U.S. special envoy to Afghanistan and Pakistan Richard Holbrooke at the G8 foreign ministers meeting in the Italian northern Adriatic port of Trieste, June 27, 2009. (Nikola Solic/Reuters)
Opinion: Weighing Holbrooke's "last mission"
A recent article explores the demons and obsessions dogging Obama's Af-Pak envoy.
BOSTON — Nobody who is interested in the fate of the American enterprise in Afghanistan should fail to read George Packer’s illuminating profile of Richard Holbrooke in the Sept. 28 issue of the New Yorker.
Holbrooke is the extremely talented, irascible, nakedly ambitious, and controversial diplomat whom President Obama has chosen as his top civilian envoy to the Afghanistan-Pakistan theater.

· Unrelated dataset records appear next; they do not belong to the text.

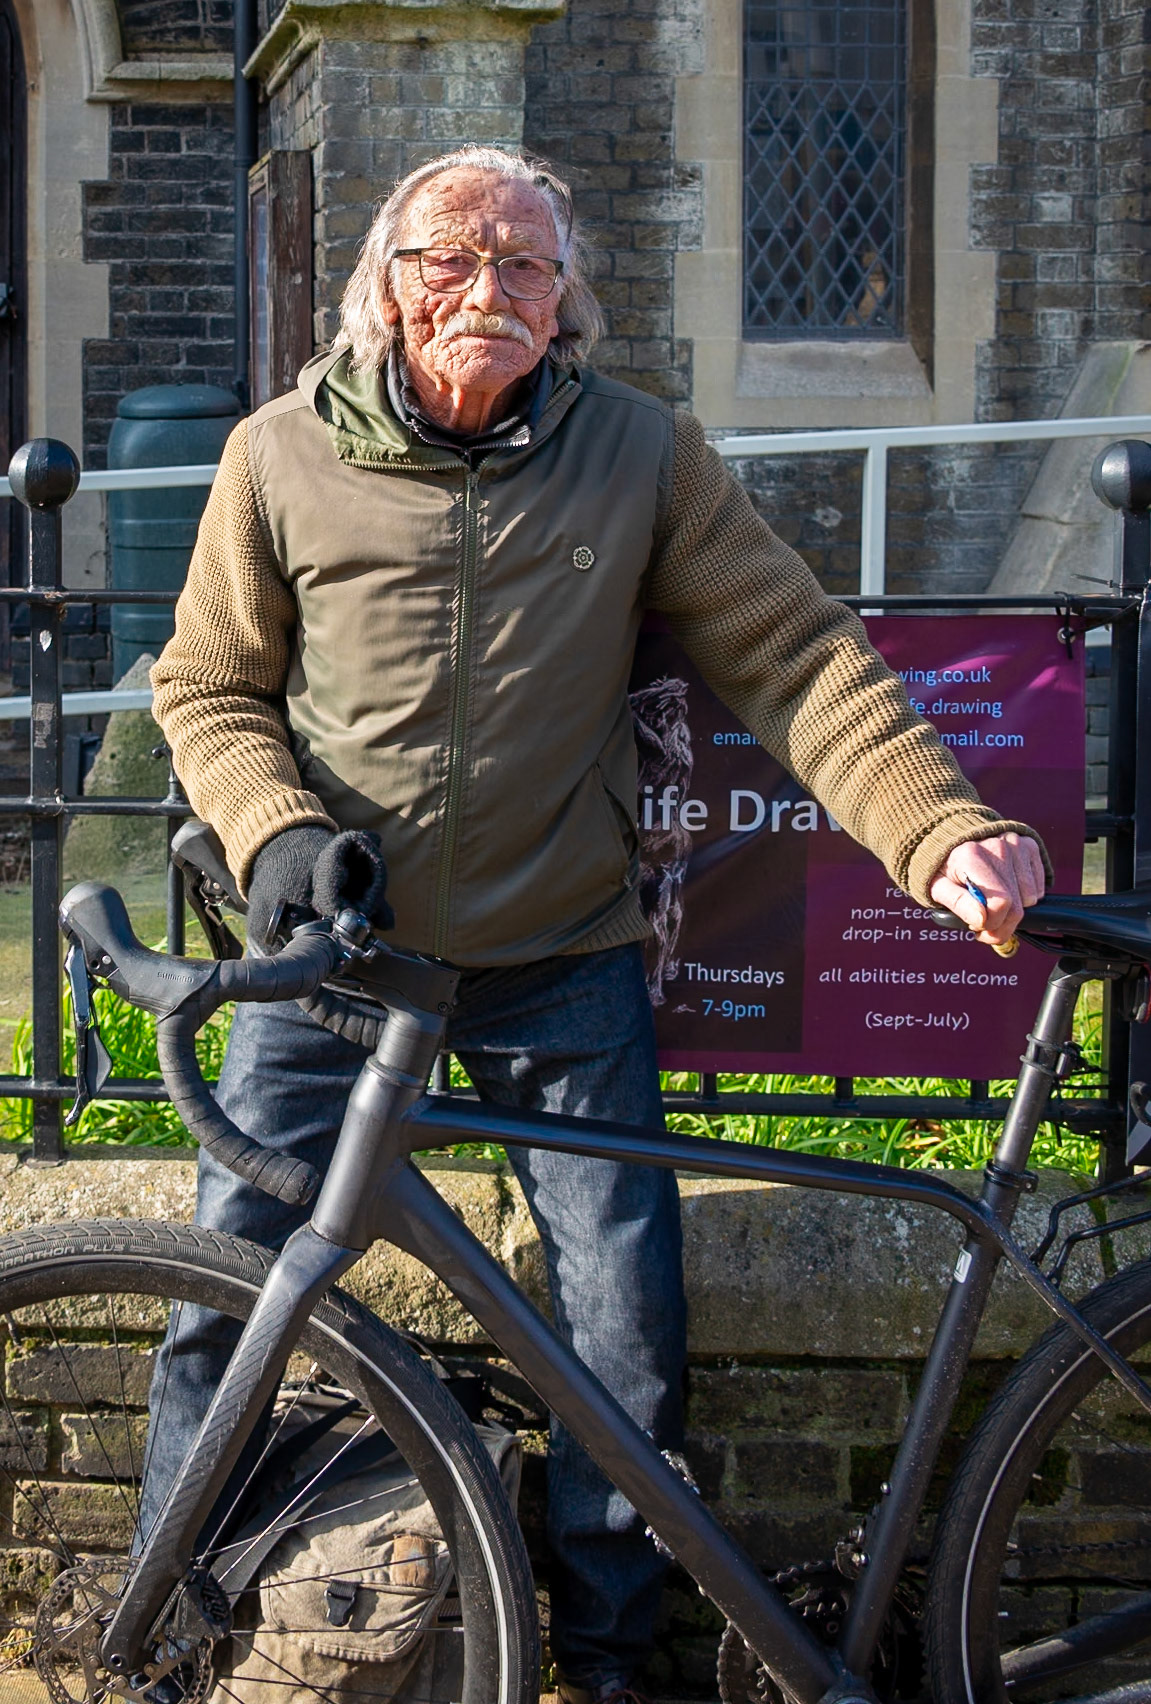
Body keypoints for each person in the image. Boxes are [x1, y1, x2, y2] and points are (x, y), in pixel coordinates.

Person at [147, 144, 1048, 1704]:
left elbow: (797, 661)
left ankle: (609, 1657)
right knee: (228, 1298)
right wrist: (276, 829)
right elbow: (207, 684)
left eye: (524, 267)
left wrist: (940, 826)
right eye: (451, 259)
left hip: (559, 959)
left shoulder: (641, 455)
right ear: (386, 285)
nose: (486, 289)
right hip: (338, 969)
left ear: (565, 303)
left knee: (623, 1337)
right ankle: (174, 1623)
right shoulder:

Holbrooke is best remembered for knocking Balkan heads together to solve the Bosnian quandary, ending with the Dayton Accords in the 1990s. But Holbrooke admits he cannot yell and bully Afghans and Pakistanis the way he did to the Serbs at Dayton, and he can’t bomb them either.
What comes through in the New Yorker article is how much Holbrooke is haunted by America’s failure in Vietnam, in which he served as a young man. Packer's article is entitled: “The Last Mission,” for as Holbrooke, now 68, says: "Those of us who were born in the thirties and forties are running out of time. A new generation, for whom Vietnam is as long ago and far away as World War I is coming into its own."
Packer quotes a Holbrooke memo written during the Vietnam War: “Hanoi uses time the way the Russians used terrain before Napoleon’s advance on Moscow, always retreating, losing every battle, but eventually creating conditions in which the enemy can no longer function. ”
That, however, has been the tactic of most weaker powers confronting foreign forces in their land. It is how the Vietnamese fought the French. In that war, the Vietnamese won a battle or two, but the tactic was to always to wear down French resistance at home. In that sense, the Vietnamese Communists won the war in Paris, not Dien Bien Phu, just as their sons defeated the United States in Washington when America grew weary of the war.
It is also the way the Muslim resistance, which was armed by the United States, wore down the Russians until they finally left Afghanistan, and it is the way the Taliban plans to defeat the United States. Insurgents win by not losing, and, as the old cliche goes, we may have the wrist watches, but they have the time.
One of Holbrooke’s obsessions, Packer writes, is increasing American involvement without reducing Afghan capacity. Holbrooke’s answer is to channel resources through the Afghan ministries, rather that giving it to foreign contractors: “But in the absence of any meaningful government in most of Afghanistan’s provinces, there was always a temptation to do things faster and better by going around the Afghans.”
This has long been a complaint of Afghans, that when the Americans did things without their involvement it undermined their authority. Americans working in Afghanistan used to tell me that they didn’t want to see their money going into the pockets of corrupt Afghan officials.